Segment Start: Exercise inputs
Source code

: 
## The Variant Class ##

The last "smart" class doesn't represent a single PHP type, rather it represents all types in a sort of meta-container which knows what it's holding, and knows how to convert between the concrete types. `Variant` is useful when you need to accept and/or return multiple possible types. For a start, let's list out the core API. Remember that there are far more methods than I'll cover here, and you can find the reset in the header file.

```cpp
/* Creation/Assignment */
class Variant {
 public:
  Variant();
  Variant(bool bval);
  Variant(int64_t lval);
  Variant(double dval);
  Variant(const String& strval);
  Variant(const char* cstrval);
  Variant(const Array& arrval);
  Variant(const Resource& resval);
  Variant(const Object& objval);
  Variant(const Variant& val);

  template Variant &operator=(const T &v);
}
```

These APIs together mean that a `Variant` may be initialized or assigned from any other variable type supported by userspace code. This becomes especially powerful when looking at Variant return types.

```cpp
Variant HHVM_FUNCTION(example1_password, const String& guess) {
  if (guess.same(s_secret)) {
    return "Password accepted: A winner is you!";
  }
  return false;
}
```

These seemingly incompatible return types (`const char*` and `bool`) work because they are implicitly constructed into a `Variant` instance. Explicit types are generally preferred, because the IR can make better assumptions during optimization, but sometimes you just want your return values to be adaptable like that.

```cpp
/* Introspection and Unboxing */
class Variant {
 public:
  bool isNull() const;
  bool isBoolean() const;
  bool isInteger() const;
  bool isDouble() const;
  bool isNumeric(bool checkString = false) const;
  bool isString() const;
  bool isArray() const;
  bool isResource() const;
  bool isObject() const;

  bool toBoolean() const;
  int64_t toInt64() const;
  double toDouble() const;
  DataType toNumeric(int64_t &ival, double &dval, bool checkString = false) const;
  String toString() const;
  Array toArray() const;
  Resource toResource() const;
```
Segment End: Exercise inputs
__Aim of the task__: Lines from the records above that hold "dval" are the ones to list.

__Output__:
  Variant(double dval);
  DataType toNumeric(int64_t &ival, double &dval, bool checkString = false) const;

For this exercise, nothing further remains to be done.